:: Yapılacak iş ::
Okuma metninde "Bulgular:" ile başlayan paragrafı, temel bilgilerini koruyarak madde listesi biçiminde yeniden yazın.

:: Okuma metni ::
4. Uluslararası 20. Ulusal Adli Bilimler Kongresi, İzmir, Türkiye, 2 - 05 Kasım 2023, ss.222
Amaç: Günümüzde, ölüm zamanı tahmininde kullanılan çok sayıda yöntem bulunmasına rağmen yapılan değerlendirmelerde standart sapma oldukça yüksek, dolayısıyla tahmin aralıkları oldukça geniştir. Çalışmada postmortem iskelet kası dokularında yapılacak mRNA (mesajcı RNA) ekspresyon analizinin postmortem intervali (PMI) mevcut yöntemlerden daha kısa standart sapma ile tahmin edebilmesi amaçlanmıştır.
Gereç-Yöntem: Adli Tıp Kurumu Morg İhtisas Dairesi’ne adli otopsi için gönderilen ve ölüm zamanı bilinen olgulardan alınmış psoas majör kası örneklerinde total RNA (ribonükleik asit) RT-PZR (gerçek zamanlı polimeraz zincir reaksiyonu) tekniği ile HIF1A (Hipoksi ile indüklenen faktör 1 alfa), ACTB (Beta-aktin), B2M (Beta-2-mikroglobulin), PPIA (Peptidil izomeraz A) ve GAPDH (Gliseraldehid 3-Fosfat Dehidrogenaz) mRNA ekspresyon düzeyleri ölçülmüştür.
Bulgular: Total RNA değerleri ile PMI arasında istatistiksel olarak anlamlı bir korelasyon tespit edilememiştir. B2M Ct (döngü eşik) değerleri ile PMI grupları arasında zayıf negatif korelasyon bulunmaktadır (r = -0,210, p = 0,045). Bununla birlikte aynı genin Ct değerleri ile PMI saat sayıları arasında da zayıf negatif korelasyon bulunmaktadır (r = -0,232, p = 0,027). Normalizasyon amacıyla HIF1A, B2M ve ACTB genleri için elde edilen Ct değerleri RefFinder yazılımı ile sıralanmış ve bu üç gen arasından ACTB’nin en kararlı gen olduğu belirlenmiştir.
Sonuç: Adli otopsi şartlarında postmortem ilk 24 saat içerisinde iskelet kasından RNA izole edilebileceği, PMI tahmininde total RNA düzeyinin tek başına güvenilir bir belirteç olmadığı, B2M’nin mutlak değer analizi ile ölçülen mRNA ekspresyon seviyesinin bu amaçla faydalı olabileceği, ACTB’nin postmortem iskelet kası dokusunda referans gen olarak normalizasyon amacıyla kullanılabileceği saptanmıştır.

:: Veriler ::
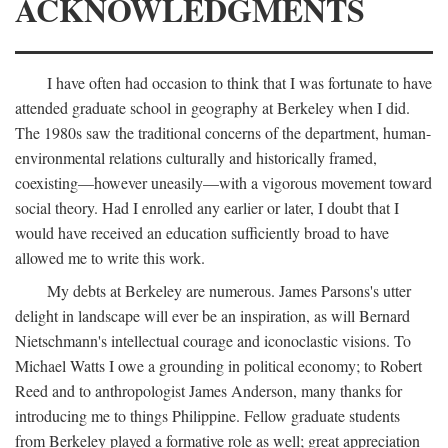
ACKNOWLEDGMENTS
I have often had occasion to think that I was fortunate to have
attended graduate school in geography at Berkeley when I did.
The 1980s saw the traditional concerns of the department, human-
environmental relations culturally and historically framed,
coexisting—however uneasily—with a vigorous movement toward
social theory. Had I enrolled any earlier or later, I doubt that I
would have received an education sufficiently broad to have
allowed me to write this work.
My debts at Berkeley are numerous. James Parsons's utter
delight in landscape will ever be an inspiration, as will Bernard
Nietschmann's intellectual courage and iconoclastic visions. To
Michael Watts I owe a grounding in political economy; to Robert
Reed and to anthropologist James Anderson, many thanks for
introducing me to things Philippine. Fellow graduate students
from Berkeley played a formative role as well; great appreciation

:: Çözüm ::
- Total RNA değerleri ile PMI arasında istatistiksel olarak anlamlı bir korelasyon saptanmadı.
- B2M Ct değerleri ile PMI grupları arasında zayıf negatif korelasyon var (r = -0,210, p = 0,045).
- B2M Ct değerleri ile PMI saat sayıları arasında da zayıf negatif korelasyon var (r = -0,232, p = 0,027).
- Normalizasyon için HIF1A, B2M ve ACTB genlerinin Ct değerleri RefFinder yazılımıyla sıralandı. Bu üç gen arasında en kararlı gen ACTB çıktı.